シャロン・テート事件とチャールズ・マンソン
最初、カルトに注目が集まったのはアメリカ合衆国においてだった。日本においてではなかった。 1969年8月9日、女優のシャロン・テートがカリフォルニア州ロサンゼルスの自宅で友人たちとともに殺された。彼女は著名な映画監督、ロマン・ポランスキーの妻で、事件当時、妊娠していた。胎児もろとも殺されたことになる。ポランスキーは事件の前年『ローズマリーの赤ちゃん』というホラー映画を監督し、話題になった。 この事件の犯人は、チャールズ・マンソンという音楽家でもある人物が率いていたコミューンのメンバーで、彼らはマンソンとともに逮捕された。彼らはほかにも殺人事件を起こしていた。しかも殺人は相当に残虐な手口で行われた。 マンソンは直接犯行に携わったわけではない。
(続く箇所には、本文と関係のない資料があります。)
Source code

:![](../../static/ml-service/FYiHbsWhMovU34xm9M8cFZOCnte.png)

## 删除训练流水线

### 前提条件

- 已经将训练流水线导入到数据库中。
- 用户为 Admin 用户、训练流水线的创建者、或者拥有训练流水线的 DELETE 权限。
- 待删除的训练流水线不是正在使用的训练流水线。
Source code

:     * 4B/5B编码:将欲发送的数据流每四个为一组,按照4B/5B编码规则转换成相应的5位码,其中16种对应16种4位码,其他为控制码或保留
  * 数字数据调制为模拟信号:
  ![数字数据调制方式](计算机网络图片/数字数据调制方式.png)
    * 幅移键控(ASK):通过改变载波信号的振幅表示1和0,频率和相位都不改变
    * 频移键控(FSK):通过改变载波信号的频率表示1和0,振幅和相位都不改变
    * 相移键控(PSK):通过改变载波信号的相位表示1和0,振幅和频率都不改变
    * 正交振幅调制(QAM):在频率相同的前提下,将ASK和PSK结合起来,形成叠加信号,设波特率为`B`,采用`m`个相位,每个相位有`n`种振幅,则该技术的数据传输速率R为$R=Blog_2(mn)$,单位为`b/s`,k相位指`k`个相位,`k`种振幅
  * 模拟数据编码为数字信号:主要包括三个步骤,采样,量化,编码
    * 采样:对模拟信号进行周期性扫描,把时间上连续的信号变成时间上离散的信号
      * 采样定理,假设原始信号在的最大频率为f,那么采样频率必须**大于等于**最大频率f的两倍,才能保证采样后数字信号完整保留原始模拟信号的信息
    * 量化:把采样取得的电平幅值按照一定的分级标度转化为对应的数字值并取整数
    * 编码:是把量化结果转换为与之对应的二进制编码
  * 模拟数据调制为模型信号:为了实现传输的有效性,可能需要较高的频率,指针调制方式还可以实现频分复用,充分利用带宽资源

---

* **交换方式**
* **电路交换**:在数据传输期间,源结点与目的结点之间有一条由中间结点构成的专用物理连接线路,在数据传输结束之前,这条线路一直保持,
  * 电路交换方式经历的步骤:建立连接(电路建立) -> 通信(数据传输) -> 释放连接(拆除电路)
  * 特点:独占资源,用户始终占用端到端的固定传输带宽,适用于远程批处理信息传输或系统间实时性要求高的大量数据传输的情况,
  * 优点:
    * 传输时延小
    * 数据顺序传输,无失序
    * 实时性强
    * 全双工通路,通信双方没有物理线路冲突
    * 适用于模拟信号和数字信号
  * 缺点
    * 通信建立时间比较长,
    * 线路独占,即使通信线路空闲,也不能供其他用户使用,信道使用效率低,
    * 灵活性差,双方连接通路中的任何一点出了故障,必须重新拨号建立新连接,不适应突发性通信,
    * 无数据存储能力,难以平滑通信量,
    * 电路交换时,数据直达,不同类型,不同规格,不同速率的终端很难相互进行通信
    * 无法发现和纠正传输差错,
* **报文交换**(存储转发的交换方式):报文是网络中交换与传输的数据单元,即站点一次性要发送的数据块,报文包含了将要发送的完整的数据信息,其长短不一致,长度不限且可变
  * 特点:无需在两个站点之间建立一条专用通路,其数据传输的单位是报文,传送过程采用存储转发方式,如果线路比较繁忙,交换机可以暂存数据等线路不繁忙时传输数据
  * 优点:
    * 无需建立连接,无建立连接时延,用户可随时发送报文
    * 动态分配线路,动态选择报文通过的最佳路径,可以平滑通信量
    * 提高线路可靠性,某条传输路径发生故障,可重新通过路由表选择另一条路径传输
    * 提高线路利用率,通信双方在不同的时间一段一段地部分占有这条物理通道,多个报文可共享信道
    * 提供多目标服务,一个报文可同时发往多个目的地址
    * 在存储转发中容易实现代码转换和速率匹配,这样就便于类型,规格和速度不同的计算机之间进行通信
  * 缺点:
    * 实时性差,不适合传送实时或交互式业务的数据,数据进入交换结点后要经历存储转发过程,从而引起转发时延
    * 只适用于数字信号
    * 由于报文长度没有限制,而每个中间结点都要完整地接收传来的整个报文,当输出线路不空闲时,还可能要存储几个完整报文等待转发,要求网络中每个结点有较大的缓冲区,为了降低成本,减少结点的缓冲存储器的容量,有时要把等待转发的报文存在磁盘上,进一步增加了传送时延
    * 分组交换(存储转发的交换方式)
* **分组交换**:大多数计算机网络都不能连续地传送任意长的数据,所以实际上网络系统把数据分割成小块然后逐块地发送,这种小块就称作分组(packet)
だが、一連の殺人を指示したとして死刑判決を受けた。実行犯も終身刑となった。その後、カリフォルニア州では一時死刑が廃止され、マンソンもその対象となり、終身刑に減刑された。刑務所から病院に移されたマンソンが83歳で亡くなったのは2017年のことだった。 この事件を報じる当時のアメリカの新聞を見てみると、この集団をさしてカルトということばは使われていない。
死者918人の人民寺院事件
カルトの文字が新聞の紙面に躍るようになったのは、マンソンの事件の9年後、1978年に南米のガイアナで起こった人民寺院という教団の集団自殺においてだった。このときには918名が死亡しているが、なかには自殺を拒んで殺された信者もいた。 人民寺院を率いていたのはジム・ジョーンズという人物だった。ジョーンズはプロテスタントの牧師だったが、社会主義の思想に感化され、ガイアナに土地を求め、そこで社会主義の実践を試みようとした。ところが、人民寺院が人権蹂躙を行っているという疑いが持ち上がり、アメリカ合衆国下院議員のレオ・ライアンが調査のためガイアナを訪れた。 事件のきっかけになったのは、ライアン議員が信者によってナイフで襲われたことだった。それで議員がアメリカへ戻ろうとすると、人民寺院の武装集団が飛行機を銃撃し、議員らを殺害した。ジョーンズは、人民寺院はこれから外部の勢力に襲撃され、メンバーは拷問されると危機感を煽り、それが集団自殺に結びついた。 親たちがまず子どもたちに毒物を飲ませ、自分たちもそれに続いた。ジョーンズは、銃殺されているのが見つかったが、自らに銃を放ったのか、それとも誰かに命じて撃たせたのか、その点ははっきりしない。 衝撃的な事件であるだけに、人民寺院についての書物もその後いくつか刊行された。私はそのうちの一つ、ティム・レイターマンとジョン・ジェーコブズによる『人民寺院―ジム・ジョーンズとガイアナの大虐殺』(越智道雄監訳、ジャプラン出版)を読んだ。 著者はともにジャーナリストで、そのうちの一人、レイターマンの方はライアン議員に同行して人民寺院が入植したジョーンズタウンを訪れ、事件に遭遇した。彼はすでにその前から人民寺院のことを調べており、事件後、協力者となったジェーコブズとともに、ジョーンズの生い立ちから、宗教家としての活動、そして事件へと至る経緯を追うこととなったのだ。 この本を読んでみると、人民寺院が誕生した当初の段階では決して危険な集団ではなかったことが分かる。しかし、核戦争の勃発を予言し、社会主義にもとづく楽園を地上に建設しようという構想は次第に先鋭化し、最後は想像を絶する悲劇を生むことになったのである。